A solution of 6.3g sodium bisulfite in 21 mL of water was cooled in an ice bath. 5.3g (5.03 mL) of cyclohexanone was added with rapid stirring. This resulted in a thick white slurry. A solution of 3.93g if potassium cyanide in 9.48g (8.17 mL of piperidine was added to the slurry. The slurry turned into a two-phase reaction mixture, which was allowed to stir overnight. The next morning, stirring was stopped, and the mixture was cooled on ice. The upper oily phase soon crystallized as beautiful ice-like crystals. These were removed by filtration, washed well with cool water, and dried between paper towels.

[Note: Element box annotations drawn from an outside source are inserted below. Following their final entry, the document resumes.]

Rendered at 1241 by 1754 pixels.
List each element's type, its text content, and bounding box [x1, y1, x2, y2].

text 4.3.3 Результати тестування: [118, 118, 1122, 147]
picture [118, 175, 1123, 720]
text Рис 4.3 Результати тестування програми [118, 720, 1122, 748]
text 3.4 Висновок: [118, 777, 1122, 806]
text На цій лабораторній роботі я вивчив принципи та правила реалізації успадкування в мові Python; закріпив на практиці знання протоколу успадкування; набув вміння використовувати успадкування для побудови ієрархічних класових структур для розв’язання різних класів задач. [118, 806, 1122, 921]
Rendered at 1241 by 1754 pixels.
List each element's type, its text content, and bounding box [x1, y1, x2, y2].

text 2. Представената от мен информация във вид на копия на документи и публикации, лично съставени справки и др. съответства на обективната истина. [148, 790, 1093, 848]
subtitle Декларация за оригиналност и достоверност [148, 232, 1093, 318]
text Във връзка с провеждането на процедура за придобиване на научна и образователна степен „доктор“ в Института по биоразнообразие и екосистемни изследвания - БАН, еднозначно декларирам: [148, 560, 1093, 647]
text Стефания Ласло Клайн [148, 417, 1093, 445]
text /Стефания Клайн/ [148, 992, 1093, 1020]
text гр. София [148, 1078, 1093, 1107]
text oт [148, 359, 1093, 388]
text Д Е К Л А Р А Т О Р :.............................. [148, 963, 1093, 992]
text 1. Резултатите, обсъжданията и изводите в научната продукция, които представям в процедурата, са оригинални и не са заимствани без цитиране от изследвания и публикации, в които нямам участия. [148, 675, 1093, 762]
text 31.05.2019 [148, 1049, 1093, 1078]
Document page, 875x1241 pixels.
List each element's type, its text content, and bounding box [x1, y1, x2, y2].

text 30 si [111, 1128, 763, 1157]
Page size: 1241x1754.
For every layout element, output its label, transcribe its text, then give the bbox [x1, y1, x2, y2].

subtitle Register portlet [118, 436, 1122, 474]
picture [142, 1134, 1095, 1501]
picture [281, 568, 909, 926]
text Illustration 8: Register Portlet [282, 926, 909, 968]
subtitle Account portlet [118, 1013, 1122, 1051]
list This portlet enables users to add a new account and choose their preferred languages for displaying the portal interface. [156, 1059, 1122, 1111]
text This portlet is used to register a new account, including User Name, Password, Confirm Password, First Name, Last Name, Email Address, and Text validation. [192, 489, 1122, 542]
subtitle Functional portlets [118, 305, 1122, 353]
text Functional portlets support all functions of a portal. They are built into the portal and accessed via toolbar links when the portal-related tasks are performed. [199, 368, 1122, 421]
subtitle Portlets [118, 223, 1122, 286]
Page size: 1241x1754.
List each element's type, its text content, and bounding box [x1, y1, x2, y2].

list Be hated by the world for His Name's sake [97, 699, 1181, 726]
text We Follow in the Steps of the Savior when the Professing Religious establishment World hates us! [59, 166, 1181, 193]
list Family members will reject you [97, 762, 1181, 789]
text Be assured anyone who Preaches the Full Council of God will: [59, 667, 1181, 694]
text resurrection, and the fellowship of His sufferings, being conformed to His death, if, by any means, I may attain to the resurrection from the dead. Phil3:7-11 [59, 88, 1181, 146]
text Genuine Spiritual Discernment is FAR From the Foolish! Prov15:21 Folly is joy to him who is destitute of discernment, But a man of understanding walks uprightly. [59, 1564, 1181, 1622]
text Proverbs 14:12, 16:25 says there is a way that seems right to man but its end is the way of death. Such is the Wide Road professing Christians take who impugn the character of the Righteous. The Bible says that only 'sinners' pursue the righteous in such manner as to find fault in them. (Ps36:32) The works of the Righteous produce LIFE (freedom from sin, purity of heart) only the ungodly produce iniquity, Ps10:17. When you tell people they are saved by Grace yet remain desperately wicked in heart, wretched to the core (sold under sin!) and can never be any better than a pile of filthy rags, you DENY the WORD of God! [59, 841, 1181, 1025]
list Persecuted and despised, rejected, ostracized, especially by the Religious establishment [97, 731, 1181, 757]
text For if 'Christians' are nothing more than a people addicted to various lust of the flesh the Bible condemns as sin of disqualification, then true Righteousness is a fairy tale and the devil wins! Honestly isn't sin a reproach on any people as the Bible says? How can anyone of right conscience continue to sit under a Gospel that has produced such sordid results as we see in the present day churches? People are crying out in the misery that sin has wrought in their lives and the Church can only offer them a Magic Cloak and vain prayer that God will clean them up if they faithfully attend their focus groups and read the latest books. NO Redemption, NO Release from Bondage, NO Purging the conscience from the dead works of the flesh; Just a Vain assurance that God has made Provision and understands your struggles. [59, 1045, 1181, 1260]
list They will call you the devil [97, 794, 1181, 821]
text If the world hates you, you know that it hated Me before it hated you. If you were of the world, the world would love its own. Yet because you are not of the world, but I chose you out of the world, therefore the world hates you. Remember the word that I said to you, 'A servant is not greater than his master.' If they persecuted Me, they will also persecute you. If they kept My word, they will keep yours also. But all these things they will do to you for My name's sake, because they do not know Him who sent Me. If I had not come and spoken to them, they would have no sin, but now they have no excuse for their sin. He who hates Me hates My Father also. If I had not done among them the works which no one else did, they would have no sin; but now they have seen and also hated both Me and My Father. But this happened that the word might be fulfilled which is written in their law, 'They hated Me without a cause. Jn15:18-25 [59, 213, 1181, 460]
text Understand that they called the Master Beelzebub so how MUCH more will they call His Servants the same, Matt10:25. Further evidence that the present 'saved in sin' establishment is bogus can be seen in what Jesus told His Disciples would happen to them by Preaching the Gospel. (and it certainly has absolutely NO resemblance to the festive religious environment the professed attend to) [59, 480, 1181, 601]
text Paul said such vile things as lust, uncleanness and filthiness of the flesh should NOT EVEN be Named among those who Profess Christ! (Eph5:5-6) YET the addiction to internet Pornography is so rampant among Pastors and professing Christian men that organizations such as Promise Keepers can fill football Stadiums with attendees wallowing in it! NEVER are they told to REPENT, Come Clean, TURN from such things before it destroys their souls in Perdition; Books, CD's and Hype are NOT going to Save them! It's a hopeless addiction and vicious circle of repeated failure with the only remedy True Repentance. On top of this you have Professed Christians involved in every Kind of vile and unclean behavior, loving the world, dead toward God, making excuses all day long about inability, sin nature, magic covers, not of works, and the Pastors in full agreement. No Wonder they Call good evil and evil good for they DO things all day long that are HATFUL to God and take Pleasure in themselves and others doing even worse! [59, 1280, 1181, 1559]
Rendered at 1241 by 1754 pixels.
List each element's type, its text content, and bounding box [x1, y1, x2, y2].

1.9g (.08 moles) of Magnesium turnings were placed in a round bottom flask, along with a magnetic stirbar and 30 mL of dry ether. In a second flask, a solution of 15.2g (0.08 mol.) of 4-methoxy bromobenzene (i.e. 4-bromo anisole, see Note 1) in 10 mL of ether was prepared. Approximately 9 mL of the bromobenzene solution was added to the flask containing the ether/magnesium. This flask was then gently heated and stirred until the reaction began, as indicated by formation of a cloudy gray precipitate. The remaining ether/bromobenzene solution was added at a rate that allowed for gentle reflux (see Note 2 and Note 3).

A solution of 3.5g (0.02 mol) of the compound from step 1 was dissolved in a small amount of toluene (~10 mL). This solution was then dried over calcium chloride, filtered, and then diluted with an equal amount of anhydrous ether. This was slowly added to the Grignard reagent prepared in step 2, followed by heating and stirring for 2 hours. The reaction mixture was then poured onto a mixture of several grams of ammonium chloride and ice, with stirring. After bubbling stopped, several grams of sodium hydroxide was added and the mixture was shaken in a seperatory funnel. The lower aqueous phase was separated, shaken with fresh ether, and discarded. The combined organic phases were washed 3 times with water, and the water layers discarded. The organic layer was then extracted 3 times with dilute hydrochloric acid. The acid layers were basified with sodium hydroxide and then extracted with ether. The combined ether layers were evaporated to give ~2.5g of a colorless oil (see Note 4). After sitting for 2 days, followed by cooling in a freezer, the oil began to crystallize into awesome colorless crystals.


----------